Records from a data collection
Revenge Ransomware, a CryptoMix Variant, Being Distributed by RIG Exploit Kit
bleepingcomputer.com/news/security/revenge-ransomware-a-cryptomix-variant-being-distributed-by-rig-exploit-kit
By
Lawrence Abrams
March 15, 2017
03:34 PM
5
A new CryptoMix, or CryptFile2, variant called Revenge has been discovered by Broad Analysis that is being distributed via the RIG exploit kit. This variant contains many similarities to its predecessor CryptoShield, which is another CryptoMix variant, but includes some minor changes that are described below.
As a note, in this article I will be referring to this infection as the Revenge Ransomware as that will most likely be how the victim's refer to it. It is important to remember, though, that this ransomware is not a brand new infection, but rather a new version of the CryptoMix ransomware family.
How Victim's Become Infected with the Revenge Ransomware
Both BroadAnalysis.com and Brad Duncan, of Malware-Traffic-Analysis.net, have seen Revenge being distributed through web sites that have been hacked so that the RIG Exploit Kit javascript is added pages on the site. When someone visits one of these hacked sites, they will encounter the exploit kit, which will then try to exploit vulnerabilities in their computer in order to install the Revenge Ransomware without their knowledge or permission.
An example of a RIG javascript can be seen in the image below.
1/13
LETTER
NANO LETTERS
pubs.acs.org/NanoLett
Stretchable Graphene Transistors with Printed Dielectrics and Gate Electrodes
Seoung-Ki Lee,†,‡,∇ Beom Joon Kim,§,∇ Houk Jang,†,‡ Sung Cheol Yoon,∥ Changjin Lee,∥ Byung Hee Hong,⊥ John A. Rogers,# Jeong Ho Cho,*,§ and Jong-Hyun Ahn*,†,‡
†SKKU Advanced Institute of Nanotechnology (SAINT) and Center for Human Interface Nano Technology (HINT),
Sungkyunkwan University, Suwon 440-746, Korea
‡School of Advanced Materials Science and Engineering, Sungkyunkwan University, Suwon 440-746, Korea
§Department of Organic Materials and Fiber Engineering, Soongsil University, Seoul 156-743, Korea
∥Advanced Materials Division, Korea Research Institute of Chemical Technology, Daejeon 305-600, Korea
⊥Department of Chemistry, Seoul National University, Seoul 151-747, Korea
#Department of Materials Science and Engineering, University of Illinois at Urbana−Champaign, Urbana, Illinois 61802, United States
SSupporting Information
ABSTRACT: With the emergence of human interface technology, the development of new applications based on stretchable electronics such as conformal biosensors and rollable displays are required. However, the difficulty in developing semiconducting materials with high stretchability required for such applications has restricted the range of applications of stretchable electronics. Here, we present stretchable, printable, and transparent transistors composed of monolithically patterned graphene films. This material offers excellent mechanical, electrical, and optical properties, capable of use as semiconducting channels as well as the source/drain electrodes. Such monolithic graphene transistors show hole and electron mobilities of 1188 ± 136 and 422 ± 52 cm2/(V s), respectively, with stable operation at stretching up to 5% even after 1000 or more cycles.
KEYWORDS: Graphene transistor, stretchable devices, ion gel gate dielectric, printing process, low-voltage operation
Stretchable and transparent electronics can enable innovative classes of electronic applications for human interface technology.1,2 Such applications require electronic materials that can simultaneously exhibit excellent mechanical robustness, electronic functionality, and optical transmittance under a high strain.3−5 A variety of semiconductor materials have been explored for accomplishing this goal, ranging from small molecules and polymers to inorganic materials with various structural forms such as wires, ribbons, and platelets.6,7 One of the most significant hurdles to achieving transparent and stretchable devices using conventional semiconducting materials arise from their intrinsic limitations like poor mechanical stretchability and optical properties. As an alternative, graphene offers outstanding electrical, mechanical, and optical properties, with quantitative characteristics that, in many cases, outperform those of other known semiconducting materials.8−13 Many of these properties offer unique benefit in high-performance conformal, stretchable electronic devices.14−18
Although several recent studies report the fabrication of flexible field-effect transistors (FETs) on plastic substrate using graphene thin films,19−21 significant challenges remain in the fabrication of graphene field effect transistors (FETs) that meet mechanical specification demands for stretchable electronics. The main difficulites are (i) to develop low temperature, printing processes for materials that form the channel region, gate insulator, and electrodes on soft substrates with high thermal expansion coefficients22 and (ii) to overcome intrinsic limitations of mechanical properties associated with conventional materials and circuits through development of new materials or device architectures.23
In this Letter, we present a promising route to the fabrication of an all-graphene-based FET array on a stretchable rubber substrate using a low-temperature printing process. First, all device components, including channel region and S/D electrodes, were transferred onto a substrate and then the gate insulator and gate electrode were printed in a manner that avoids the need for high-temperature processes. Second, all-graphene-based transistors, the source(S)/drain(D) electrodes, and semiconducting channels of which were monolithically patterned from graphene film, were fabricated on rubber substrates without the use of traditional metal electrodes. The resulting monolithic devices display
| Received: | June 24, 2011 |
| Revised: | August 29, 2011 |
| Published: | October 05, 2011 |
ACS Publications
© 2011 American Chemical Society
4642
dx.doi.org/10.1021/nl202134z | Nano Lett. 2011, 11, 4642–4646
...
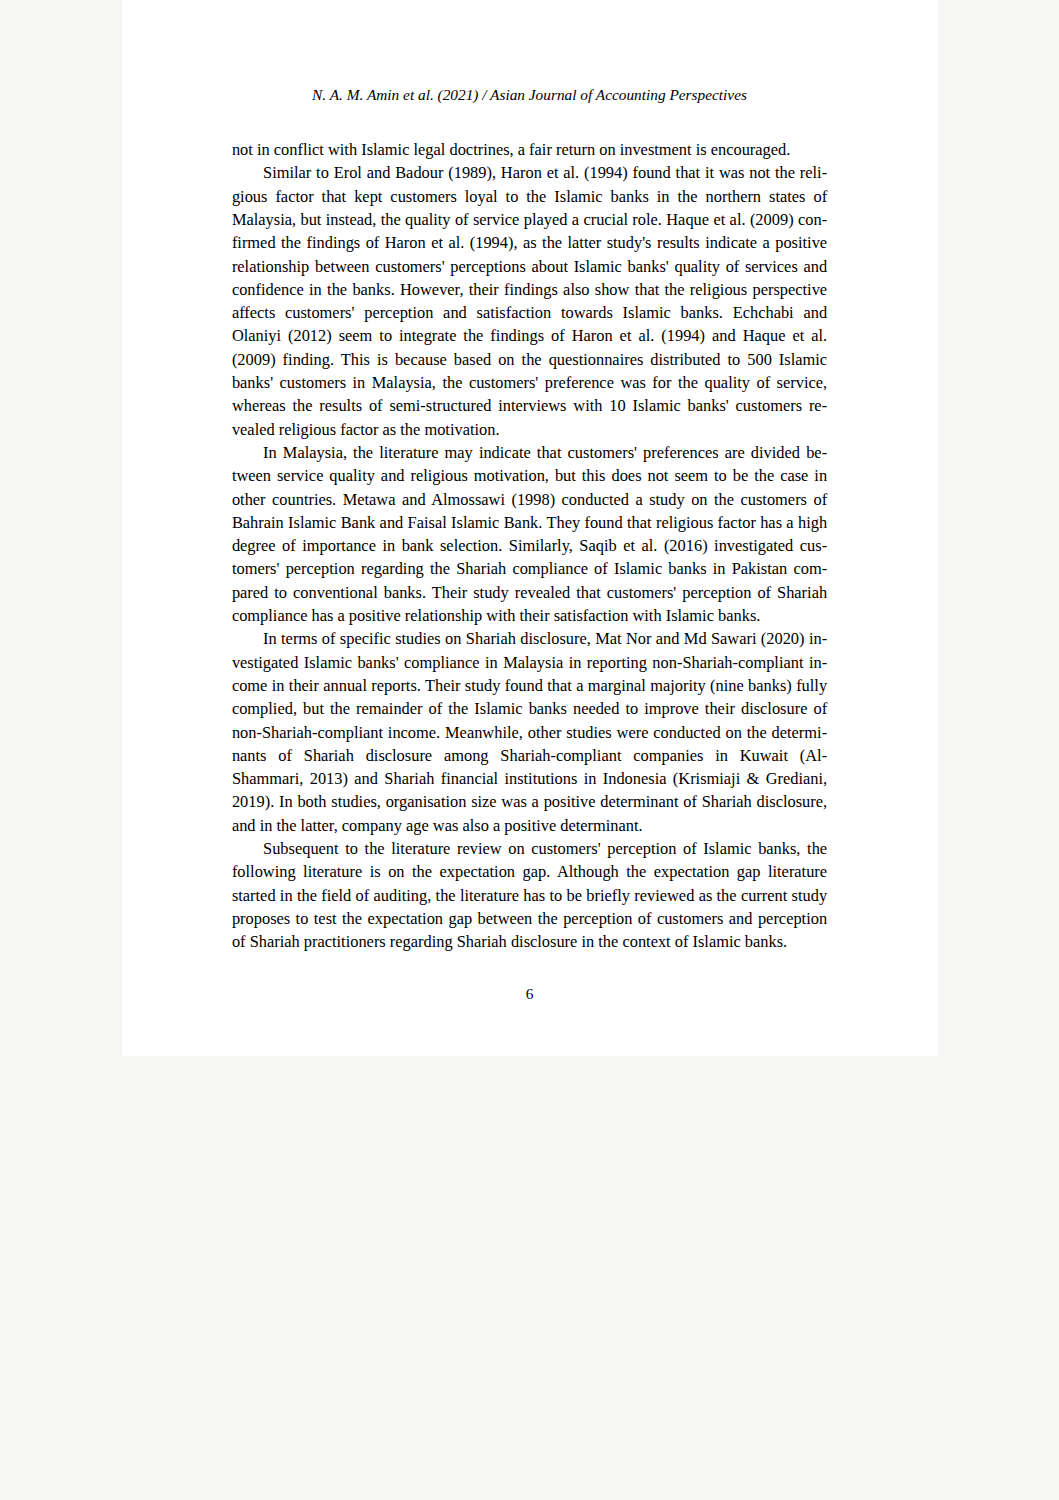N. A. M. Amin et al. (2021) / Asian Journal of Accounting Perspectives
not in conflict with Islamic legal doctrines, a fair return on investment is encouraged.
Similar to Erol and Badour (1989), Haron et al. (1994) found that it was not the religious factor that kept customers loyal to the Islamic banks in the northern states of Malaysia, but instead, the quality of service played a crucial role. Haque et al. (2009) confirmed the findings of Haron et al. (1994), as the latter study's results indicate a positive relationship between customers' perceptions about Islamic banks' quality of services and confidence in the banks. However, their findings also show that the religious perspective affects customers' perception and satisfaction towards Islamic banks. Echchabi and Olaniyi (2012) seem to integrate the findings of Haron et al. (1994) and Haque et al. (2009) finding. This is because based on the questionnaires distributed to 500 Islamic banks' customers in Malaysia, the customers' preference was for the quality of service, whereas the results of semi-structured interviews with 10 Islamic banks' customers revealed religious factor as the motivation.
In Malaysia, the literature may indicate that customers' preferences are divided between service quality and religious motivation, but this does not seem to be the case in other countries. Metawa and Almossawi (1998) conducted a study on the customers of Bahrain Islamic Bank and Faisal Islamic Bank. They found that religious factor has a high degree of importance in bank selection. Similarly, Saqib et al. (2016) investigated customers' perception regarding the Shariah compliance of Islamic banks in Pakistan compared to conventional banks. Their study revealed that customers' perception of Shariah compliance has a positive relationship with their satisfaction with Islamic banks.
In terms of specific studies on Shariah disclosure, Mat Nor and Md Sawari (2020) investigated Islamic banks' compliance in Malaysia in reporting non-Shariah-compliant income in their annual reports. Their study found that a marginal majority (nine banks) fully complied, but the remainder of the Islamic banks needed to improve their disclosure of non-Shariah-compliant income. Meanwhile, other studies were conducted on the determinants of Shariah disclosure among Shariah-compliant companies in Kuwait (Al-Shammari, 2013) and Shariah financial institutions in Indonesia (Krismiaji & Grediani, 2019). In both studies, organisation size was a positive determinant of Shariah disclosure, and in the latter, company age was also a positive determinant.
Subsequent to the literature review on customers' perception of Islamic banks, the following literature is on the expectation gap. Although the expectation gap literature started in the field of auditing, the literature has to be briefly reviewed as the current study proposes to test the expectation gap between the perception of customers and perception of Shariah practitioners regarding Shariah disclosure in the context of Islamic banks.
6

== EXERCISE GOAL ==
Your answer should consist only of the lines above between the line holding "Lawrence Abrams" and the line holding "How Victim's Become", inclusive, each transcribed exactly.

== FINISHED TASK ==
Lawrence Abrams
March 15, 2017
03:34 PM
5
A new CryptoMix, or CryptFile2, variant called Revenge has been discovered by Broad Analysis that is being distributed via the RIG exploit kit. This variant contains many similarities to its predecessor CryptoShield, which is another CryptoMix variant, but includes some minor changes that are described below.
As a note, in this article I will be referring to this infection as the Revenge Ransomware as that will most likely be how the victim's refer to it. It is important to remember, though, that this ransomware is not a brand new infection, but rather a new version of the CryptoMix ransomware family.
How Victim's Become Infected with the Revenge Ransomware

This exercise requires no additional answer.